Le Tribunal de commerce d’Aubenas, dans un jugement du 20 janvier 2026, était saisi d’une demande en paiement du prix de cession de parts sociales. Un associé avait cédé ses parts à son frère, mais ce dernier n’avait jamais réglé le montant convenu de 35 903 euros. Le cédant a donc assigné le cessionnaire en paiement, tandis que ce dernier sollicitait des délais de grâce.
La question de droit centrale portait sur les conditions d’octroi des délais de paiement prévus par l’article 1343-5 du Code civil. Le tribunal devait déterminer si la simple allégation de difficultés financières, sans production de justificatifs, suffisait à justifier un report ou un échelonnement de la dette.

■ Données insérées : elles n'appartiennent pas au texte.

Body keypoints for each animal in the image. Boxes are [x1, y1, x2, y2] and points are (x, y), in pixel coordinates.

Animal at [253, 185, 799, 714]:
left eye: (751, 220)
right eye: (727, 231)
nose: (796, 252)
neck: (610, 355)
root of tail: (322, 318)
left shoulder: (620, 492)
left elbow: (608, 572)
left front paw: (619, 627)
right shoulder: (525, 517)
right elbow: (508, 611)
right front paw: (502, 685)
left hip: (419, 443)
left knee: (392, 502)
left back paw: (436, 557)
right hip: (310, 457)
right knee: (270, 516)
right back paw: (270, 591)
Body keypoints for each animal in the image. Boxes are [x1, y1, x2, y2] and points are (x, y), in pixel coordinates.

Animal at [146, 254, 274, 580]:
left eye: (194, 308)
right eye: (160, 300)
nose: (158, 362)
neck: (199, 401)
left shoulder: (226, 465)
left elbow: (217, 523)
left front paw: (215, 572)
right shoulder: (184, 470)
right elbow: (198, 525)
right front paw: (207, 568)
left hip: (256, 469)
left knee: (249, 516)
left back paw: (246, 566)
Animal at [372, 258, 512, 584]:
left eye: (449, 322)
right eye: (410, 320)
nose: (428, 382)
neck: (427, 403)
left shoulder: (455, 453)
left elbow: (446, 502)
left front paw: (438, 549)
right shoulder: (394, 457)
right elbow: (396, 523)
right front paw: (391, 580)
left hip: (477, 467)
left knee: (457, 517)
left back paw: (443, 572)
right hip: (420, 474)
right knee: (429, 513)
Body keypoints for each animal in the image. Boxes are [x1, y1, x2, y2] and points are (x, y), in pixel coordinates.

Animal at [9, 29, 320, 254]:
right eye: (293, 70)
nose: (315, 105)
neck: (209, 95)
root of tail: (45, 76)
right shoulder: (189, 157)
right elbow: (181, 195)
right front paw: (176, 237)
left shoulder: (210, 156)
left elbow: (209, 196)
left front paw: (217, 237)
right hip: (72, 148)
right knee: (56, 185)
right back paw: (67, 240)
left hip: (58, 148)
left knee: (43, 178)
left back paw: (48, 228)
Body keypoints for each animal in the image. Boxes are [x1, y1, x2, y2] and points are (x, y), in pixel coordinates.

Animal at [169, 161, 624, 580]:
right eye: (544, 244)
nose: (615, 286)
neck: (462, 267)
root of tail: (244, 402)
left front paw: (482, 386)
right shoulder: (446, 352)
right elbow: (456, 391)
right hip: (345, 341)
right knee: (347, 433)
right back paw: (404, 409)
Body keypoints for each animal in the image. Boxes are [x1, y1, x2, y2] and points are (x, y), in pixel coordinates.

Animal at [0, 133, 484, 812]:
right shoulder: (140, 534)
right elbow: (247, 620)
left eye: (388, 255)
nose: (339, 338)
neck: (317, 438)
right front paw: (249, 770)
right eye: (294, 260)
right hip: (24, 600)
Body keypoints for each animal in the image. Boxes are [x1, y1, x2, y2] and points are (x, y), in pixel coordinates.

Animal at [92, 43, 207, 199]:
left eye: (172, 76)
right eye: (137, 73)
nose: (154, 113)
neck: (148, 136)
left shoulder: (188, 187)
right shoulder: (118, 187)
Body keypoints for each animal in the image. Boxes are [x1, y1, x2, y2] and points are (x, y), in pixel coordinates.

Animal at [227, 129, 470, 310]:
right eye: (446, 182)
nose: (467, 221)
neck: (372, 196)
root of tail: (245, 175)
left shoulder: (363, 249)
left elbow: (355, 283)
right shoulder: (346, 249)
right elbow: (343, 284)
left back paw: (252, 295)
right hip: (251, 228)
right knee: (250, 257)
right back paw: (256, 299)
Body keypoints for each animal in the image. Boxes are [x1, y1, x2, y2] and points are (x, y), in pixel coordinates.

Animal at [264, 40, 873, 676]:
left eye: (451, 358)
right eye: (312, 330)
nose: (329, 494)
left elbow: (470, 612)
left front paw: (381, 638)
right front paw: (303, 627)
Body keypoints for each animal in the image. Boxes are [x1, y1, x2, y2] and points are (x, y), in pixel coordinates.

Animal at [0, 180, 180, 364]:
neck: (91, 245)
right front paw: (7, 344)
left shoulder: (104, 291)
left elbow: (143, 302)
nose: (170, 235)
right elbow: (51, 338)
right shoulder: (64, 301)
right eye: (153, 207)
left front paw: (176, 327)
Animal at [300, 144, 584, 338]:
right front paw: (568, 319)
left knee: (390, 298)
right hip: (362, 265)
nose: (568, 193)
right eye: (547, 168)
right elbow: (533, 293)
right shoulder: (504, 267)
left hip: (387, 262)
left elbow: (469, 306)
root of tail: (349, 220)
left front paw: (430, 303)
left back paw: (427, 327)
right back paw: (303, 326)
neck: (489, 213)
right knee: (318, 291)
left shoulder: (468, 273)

I. L’affirmation de l’exigibilité de la créance
Le tribunal a d’abord constaté le caractère certain de la créance. Il relève que l’acte de cession de parts sociales a bien été signé et que le défendeur « ne conteste ni la réalité ni le quantum de la créance ». Cette absence de contestation fonde la condamnation au paiement du principal.
La valeur de cette solution est de rappeler que le juge ne peut que constater une obligation non contestée. Il s’agit d’une application classique du principe selon lequel le contrat fait la loi des parties.
La portée de ce constat est de lier la suite du litige. Le débat se déplace alors uniquement sur les modalités de paiement, et non sur le principe de la dette elle-même.
II. Le rejet de la demande de délais de grâce
Le tribunal a ensuite écarté la demande de délais de paiement en se fondant sur l’absence de preuve. Il souligne qu’ « aucune pièce n’est présente au dossier permettant de justifier de la non possibilité pour Monsieur [P] [D] de s’acquitter de sa dette » (Motifs, Sur l’octroi de délais de règlement).
La valeur de ce raisonnement est de préciser la charge de la preuve. Le débiteur qui sollicite un délai de grâce doit démontrer sa situation financière, et non se contenter de l’invoquer.
La portée de cette décision est dissuasive pour les justiciables. Elle rappelle que la faveur de l’article 1343-5 du Code civil est subordonnée à la production de justificatifs tangibles de ses difficultés.